**Exercise instructions**
For the material below, return exactly the lines starting at the one holding "sind notwendig" and ending at the one holding "Nagelpilz, Warzen, bakterielle Infekte", counting both as part of the range.

**Provided data**
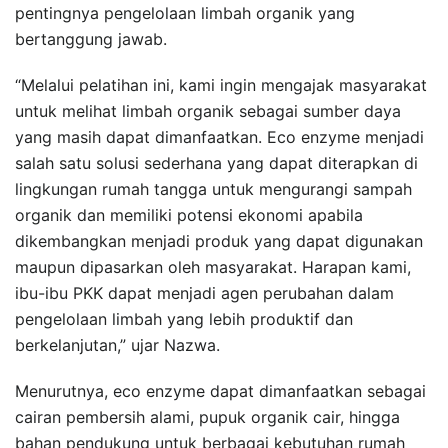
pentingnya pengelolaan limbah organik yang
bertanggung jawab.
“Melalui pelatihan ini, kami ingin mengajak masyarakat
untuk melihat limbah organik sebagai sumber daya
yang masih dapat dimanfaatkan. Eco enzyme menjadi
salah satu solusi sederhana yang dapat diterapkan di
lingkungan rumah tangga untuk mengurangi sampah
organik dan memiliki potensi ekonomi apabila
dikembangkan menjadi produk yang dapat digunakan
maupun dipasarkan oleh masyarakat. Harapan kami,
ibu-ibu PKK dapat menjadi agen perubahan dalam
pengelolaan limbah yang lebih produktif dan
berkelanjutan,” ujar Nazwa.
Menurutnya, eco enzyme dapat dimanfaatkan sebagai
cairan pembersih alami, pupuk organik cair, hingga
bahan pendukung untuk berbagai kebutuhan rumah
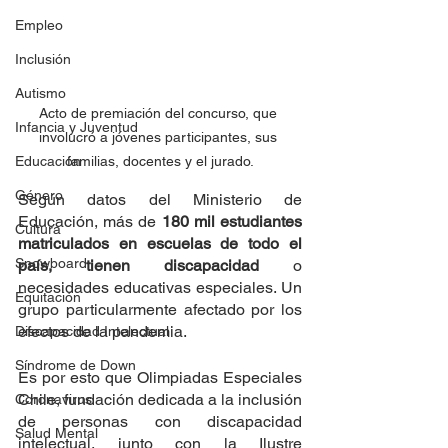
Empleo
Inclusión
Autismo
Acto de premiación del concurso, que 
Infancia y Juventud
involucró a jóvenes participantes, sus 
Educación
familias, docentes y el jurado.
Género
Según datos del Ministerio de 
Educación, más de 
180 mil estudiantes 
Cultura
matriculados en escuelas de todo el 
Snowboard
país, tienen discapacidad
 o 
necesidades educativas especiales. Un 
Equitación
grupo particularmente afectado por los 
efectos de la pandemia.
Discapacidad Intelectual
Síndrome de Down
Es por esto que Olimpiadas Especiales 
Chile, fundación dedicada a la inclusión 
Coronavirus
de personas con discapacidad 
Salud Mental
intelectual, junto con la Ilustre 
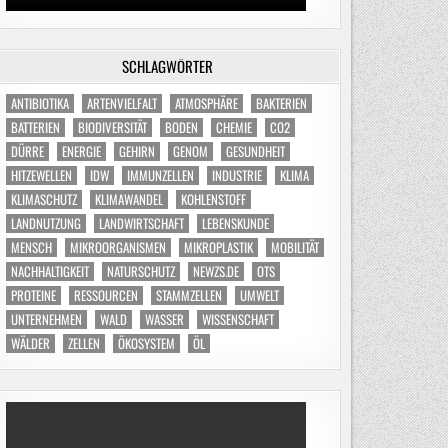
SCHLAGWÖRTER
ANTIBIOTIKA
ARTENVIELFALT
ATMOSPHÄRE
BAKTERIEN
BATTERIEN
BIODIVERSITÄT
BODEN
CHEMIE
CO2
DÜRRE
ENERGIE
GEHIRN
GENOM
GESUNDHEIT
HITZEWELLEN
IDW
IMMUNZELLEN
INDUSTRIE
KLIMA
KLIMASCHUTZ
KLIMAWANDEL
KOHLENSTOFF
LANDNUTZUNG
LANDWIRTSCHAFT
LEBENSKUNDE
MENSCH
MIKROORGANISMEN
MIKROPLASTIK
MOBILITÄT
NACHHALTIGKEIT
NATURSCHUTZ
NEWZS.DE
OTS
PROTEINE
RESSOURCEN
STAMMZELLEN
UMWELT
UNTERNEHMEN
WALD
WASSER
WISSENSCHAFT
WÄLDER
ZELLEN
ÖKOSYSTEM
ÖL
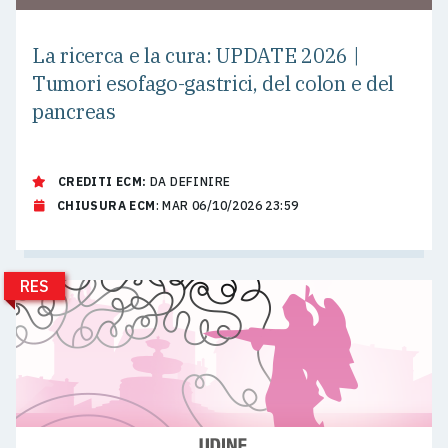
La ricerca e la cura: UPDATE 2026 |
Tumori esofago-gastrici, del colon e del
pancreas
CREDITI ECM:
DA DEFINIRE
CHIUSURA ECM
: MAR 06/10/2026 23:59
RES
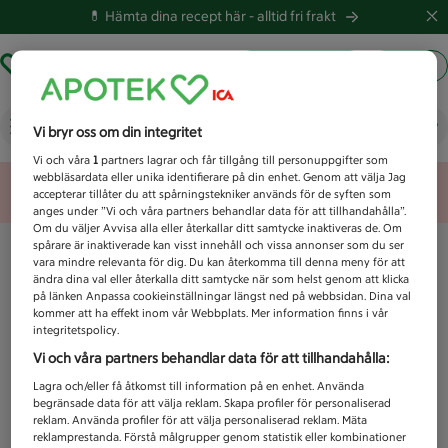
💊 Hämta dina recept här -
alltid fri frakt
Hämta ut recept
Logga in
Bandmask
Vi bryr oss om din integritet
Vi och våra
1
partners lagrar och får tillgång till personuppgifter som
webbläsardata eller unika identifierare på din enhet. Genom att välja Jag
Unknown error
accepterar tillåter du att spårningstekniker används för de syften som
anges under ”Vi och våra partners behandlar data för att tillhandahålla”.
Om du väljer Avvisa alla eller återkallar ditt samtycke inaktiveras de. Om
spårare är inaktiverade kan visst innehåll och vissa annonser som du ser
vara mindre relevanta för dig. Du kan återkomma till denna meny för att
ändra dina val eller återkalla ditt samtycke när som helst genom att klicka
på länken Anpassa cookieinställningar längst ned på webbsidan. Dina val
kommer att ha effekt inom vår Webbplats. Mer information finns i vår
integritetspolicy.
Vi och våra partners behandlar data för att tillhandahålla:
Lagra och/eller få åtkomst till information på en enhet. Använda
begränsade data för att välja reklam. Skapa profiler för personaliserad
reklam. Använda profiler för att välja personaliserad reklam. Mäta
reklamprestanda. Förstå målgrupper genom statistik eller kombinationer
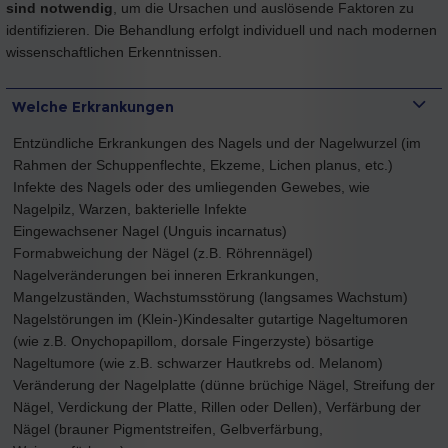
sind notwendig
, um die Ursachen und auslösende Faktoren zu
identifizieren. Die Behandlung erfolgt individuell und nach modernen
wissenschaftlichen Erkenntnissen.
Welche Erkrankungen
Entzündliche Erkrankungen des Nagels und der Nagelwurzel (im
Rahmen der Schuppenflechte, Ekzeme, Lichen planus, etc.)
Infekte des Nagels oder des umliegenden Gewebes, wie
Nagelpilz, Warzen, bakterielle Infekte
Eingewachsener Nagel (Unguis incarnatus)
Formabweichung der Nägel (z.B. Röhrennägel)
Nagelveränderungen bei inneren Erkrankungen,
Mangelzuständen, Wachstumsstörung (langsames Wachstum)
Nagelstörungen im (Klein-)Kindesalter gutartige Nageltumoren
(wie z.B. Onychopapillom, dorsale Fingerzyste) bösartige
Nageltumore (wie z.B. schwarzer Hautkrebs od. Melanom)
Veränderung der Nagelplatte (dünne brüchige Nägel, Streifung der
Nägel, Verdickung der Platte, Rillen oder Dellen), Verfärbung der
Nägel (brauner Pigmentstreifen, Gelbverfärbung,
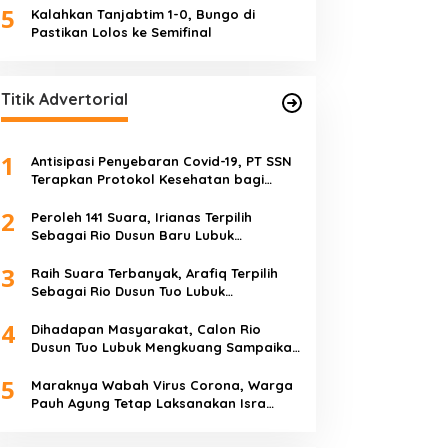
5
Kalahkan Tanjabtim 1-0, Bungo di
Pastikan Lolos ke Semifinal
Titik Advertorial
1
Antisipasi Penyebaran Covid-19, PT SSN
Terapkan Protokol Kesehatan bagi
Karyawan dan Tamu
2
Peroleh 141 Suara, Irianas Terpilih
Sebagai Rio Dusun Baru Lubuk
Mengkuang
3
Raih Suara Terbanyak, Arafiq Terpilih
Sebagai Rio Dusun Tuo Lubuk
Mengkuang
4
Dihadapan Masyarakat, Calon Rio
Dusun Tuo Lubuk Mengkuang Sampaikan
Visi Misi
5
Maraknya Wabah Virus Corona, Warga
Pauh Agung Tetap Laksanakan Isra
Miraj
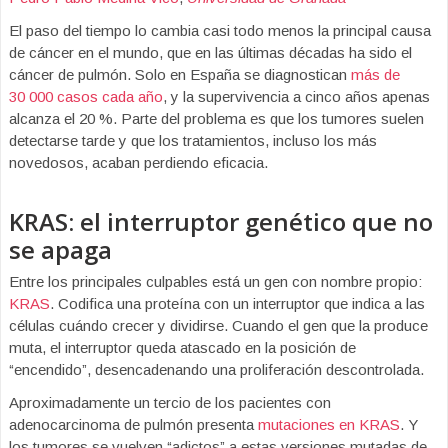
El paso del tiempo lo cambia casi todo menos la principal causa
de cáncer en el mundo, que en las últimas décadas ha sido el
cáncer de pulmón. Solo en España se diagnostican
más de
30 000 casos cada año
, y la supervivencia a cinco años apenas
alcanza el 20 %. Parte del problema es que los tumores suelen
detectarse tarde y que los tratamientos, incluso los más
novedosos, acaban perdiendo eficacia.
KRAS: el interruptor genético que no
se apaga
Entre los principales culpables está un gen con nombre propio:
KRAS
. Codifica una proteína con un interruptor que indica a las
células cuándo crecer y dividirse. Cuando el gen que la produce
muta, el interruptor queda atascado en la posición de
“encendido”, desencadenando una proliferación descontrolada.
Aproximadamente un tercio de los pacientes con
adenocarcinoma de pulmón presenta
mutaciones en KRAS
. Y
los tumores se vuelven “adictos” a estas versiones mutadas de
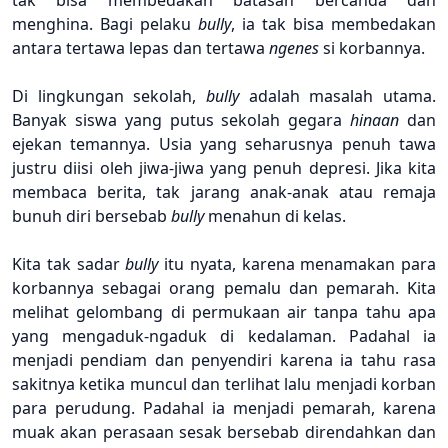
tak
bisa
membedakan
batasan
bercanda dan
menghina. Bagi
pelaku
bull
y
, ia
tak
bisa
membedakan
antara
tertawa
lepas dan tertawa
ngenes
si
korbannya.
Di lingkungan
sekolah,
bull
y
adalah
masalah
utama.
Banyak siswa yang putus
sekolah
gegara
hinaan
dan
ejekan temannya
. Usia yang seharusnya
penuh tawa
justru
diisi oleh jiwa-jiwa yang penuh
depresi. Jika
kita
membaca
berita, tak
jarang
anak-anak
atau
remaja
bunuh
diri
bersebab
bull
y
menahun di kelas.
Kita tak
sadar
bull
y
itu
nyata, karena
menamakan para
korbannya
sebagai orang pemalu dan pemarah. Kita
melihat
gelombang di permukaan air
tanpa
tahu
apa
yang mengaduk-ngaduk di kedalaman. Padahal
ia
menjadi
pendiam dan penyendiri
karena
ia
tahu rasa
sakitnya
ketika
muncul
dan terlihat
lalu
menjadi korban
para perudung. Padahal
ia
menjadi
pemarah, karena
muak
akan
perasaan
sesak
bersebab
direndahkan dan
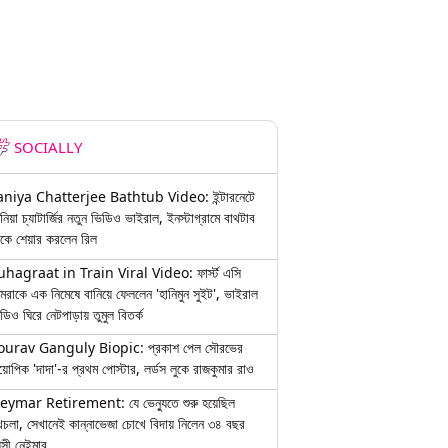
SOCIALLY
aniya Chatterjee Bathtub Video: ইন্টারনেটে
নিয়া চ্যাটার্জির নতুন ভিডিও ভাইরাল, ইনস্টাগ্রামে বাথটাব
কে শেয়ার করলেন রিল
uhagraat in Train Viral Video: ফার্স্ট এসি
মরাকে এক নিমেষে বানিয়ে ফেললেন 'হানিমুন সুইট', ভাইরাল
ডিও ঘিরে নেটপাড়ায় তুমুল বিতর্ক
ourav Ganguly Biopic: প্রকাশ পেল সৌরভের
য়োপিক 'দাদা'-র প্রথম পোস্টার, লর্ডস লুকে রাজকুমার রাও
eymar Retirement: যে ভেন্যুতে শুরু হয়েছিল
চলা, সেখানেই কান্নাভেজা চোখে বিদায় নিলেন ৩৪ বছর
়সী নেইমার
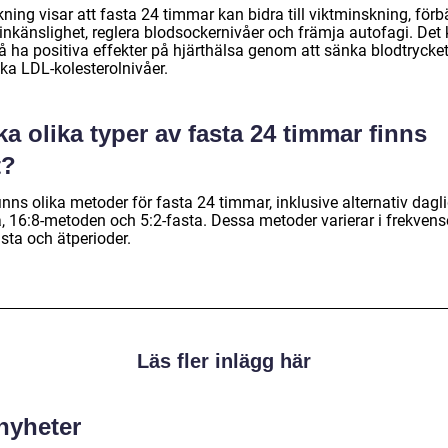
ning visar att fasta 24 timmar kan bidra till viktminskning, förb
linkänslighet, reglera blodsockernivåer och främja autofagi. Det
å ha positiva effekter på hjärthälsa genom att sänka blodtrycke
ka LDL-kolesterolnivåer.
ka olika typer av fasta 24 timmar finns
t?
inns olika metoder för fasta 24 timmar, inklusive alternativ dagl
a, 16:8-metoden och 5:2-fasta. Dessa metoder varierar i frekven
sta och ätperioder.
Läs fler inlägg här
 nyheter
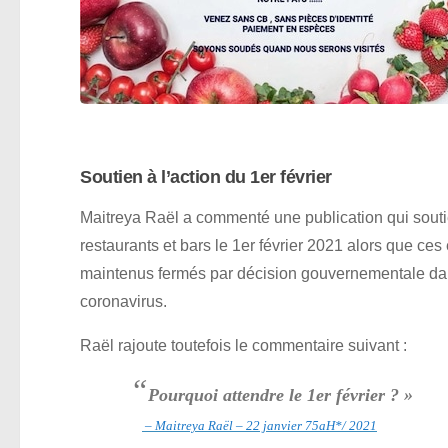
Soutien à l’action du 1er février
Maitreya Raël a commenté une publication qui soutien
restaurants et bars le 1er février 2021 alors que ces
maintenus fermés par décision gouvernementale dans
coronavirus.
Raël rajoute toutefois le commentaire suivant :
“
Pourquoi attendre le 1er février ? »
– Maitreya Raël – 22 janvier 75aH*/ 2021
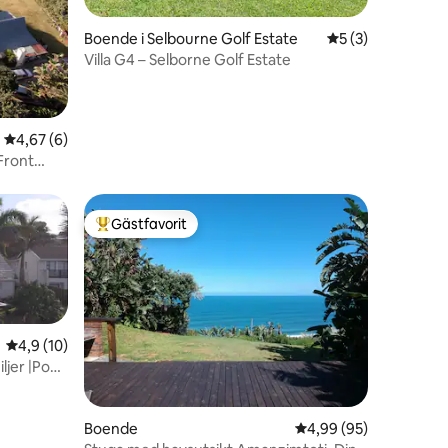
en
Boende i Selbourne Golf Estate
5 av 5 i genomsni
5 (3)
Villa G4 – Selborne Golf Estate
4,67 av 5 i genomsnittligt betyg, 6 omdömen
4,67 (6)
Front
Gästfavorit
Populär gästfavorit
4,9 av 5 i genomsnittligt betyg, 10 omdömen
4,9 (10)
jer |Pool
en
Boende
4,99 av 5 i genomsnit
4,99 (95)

**Result of the task**
sind notwendig
, um die Ursachen und auslösende Faktoren zu
identifizieren. Die Behandlung erfolgt individuell und nach modernen
wissenschaftlichen Erkenntnissen.
Welche Erkrankungen
Entzündliche Erkrankungen des Nagels und der Nagelwurzel (im
Rahmen der Schuppenflechte, Ekzeme, Lichen planus, etc.)
Infekte des Nagels oder des umliegenden Gewebes, wie
Nagelpilz, Warzen, bakterielle Infekte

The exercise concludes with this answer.